§ REQUIRED WORK
The string "different" may appear on lines of the entries below; report how many such lines there are, and only that.

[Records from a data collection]
______________________________
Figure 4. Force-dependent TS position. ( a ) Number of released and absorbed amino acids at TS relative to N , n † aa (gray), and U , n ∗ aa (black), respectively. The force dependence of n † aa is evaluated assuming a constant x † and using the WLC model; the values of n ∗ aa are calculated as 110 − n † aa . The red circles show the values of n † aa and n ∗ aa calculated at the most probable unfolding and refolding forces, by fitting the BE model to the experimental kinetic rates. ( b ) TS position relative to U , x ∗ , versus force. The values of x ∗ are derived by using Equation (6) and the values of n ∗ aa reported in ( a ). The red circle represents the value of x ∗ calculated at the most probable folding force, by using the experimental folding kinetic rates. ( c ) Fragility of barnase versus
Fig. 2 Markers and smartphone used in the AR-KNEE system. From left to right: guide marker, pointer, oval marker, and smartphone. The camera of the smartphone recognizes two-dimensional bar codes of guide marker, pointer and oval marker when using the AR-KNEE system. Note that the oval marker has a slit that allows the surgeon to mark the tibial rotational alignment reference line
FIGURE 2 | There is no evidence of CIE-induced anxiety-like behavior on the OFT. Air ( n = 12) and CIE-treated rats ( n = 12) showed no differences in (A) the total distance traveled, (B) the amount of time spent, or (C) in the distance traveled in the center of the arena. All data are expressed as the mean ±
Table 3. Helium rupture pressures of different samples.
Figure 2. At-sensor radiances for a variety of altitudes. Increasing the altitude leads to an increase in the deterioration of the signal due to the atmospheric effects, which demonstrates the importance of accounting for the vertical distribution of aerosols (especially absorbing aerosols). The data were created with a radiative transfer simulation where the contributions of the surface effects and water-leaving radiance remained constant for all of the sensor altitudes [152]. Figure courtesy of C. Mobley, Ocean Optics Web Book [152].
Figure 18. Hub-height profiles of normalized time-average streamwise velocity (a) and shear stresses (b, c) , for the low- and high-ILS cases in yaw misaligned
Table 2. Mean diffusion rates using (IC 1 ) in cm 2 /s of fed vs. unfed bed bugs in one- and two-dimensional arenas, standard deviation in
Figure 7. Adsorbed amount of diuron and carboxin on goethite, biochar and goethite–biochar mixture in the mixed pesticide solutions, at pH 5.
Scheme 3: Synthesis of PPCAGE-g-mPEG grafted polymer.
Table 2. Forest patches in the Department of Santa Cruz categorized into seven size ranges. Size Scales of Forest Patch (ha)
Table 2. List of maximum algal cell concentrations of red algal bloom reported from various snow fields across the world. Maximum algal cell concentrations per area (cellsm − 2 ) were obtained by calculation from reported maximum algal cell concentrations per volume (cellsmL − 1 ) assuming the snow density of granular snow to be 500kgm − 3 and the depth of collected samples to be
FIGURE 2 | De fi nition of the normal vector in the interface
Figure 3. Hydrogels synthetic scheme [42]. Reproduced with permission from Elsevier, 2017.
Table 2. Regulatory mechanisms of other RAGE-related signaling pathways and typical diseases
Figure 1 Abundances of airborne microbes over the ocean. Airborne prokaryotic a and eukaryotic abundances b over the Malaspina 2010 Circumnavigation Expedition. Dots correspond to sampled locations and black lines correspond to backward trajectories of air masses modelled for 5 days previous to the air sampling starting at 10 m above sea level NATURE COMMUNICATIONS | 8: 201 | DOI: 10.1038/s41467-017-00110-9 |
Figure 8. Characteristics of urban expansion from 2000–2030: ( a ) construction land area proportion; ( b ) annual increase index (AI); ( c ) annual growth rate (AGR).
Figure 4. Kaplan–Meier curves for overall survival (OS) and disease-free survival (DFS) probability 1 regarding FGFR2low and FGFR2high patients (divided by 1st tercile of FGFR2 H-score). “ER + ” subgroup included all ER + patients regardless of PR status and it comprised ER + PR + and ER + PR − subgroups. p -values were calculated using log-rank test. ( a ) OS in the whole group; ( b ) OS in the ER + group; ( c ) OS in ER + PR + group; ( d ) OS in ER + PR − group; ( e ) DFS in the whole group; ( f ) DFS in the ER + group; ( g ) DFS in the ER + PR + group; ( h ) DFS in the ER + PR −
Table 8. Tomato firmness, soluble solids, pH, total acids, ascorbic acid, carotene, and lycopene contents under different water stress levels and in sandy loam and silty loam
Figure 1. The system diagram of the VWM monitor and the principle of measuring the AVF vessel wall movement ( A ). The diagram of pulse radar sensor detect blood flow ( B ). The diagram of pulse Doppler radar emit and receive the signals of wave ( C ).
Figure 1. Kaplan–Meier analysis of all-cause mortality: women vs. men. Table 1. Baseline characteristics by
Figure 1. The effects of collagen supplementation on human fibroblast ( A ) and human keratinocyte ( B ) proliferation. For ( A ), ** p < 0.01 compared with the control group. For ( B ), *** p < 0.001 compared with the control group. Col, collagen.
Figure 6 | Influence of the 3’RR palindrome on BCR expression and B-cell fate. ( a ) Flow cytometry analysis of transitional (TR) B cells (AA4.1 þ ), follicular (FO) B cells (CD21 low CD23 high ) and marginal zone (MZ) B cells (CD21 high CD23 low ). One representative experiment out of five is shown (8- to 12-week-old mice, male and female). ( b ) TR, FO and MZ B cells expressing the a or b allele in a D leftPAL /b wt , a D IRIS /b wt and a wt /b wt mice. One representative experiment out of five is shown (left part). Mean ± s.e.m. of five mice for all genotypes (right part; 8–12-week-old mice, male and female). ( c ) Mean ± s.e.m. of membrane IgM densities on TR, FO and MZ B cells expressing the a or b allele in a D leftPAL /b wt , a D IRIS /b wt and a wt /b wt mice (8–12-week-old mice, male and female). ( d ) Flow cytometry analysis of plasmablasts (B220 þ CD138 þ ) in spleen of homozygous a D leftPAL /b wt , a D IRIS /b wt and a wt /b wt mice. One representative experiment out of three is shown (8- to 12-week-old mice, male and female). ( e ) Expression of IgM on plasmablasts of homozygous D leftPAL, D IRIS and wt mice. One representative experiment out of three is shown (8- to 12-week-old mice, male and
______________________________
§ RESPONSE
2